Secondary analysis was conducted to compare health, behavioral, and operational outcomes between 16- to 17-year-olds and 18- to 19-year-olds screened for and enrolled in the trial. Analytical approaches included Kaplan–Meier survival analysis, Cox proportional hazards modeling, and generalized estimating equations for nonsurvival end points.
Results reveal no significant differences between the two age groups for health (sexually transmitted infection, adverse event), risk behavior, or operational (adherence, follow-up) outcomes.
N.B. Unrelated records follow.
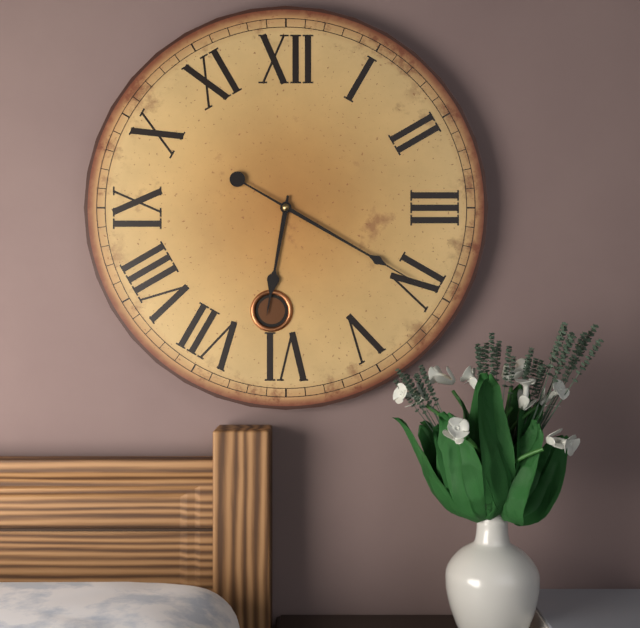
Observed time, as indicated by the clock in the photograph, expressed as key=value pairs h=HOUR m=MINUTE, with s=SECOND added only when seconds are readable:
h=6 m=20
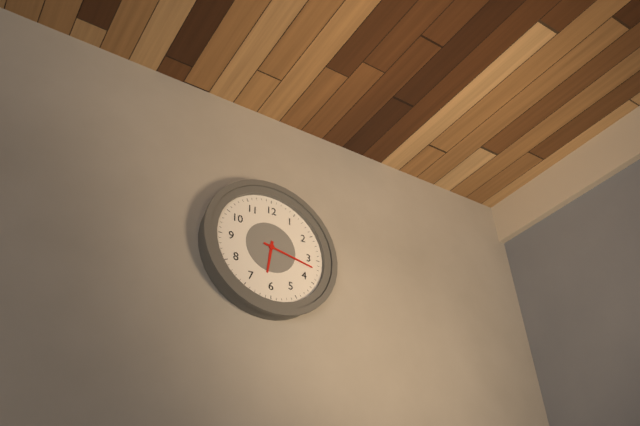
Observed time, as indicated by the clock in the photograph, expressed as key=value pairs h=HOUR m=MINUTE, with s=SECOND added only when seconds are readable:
h=6 m=17
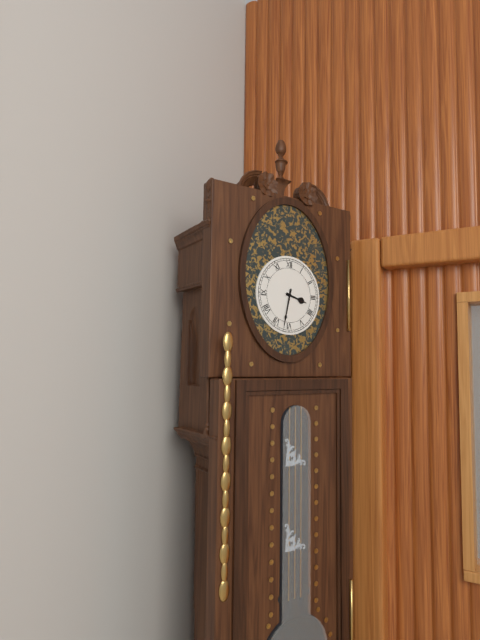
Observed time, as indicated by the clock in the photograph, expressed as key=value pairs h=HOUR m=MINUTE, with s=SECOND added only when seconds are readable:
h=3 m=32
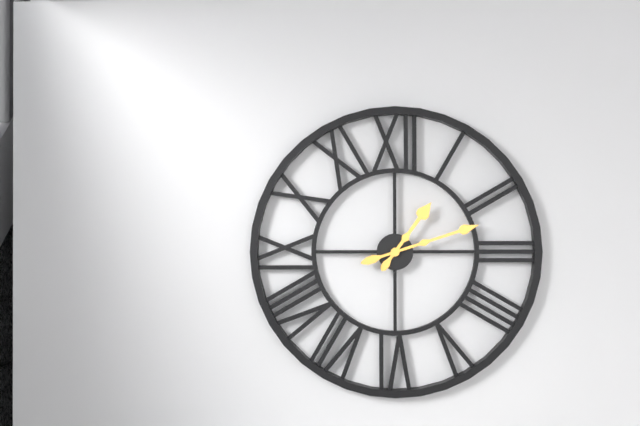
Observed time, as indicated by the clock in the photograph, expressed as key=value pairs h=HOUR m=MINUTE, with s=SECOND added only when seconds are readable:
h=1 m=12
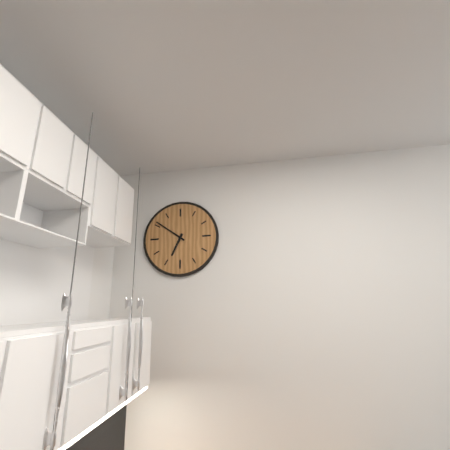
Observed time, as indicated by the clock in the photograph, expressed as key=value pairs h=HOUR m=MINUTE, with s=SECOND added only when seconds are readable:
h=6 m=51
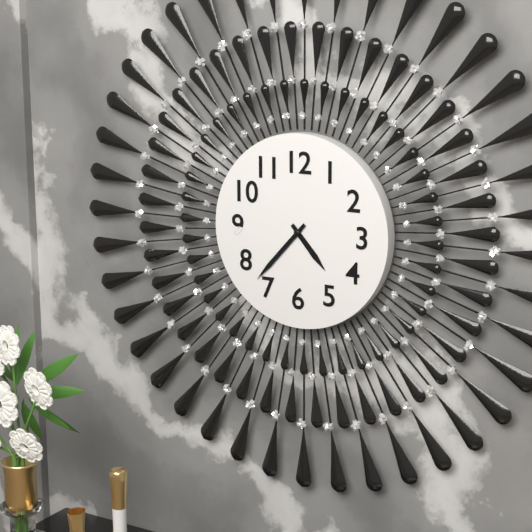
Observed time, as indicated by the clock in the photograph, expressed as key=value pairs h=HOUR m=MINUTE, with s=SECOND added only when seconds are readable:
h=4 m=37
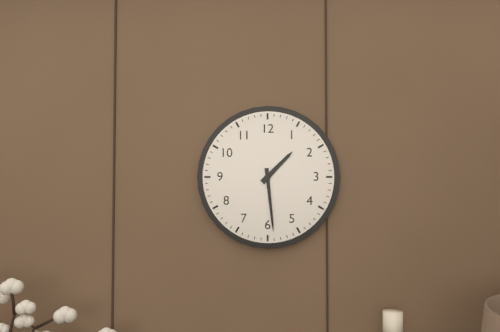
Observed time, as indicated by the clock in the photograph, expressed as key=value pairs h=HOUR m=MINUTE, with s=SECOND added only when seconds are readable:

However, data suggest that after 1 year of trial participation, human immunodeficiency virus (HIV) and pregnancy incidence were higher and increased more rapidly for the 16- to 17-year-olds than for 18- to 19-year-olds; this finding is entirely consistent with other incidence data for HIV infection among South African youth and cannot be attributed to study participation without a comparison outside the trial.
Data from the Carraguard trial provide no evidence that inclusion of 16- to 17-year-olds in the trial had any detrimental effect on trial participants or on the conduct of research. These data provide an argument motivating the inclusion of sexually active adolescents aged 16–17 years into future trials in order to avoid delaying access to an effective product for adolescents at high risk of HIV acquisition. Careful support for adolescent-inclusive protocols (including appropriate counseling) must be incorporated into study design.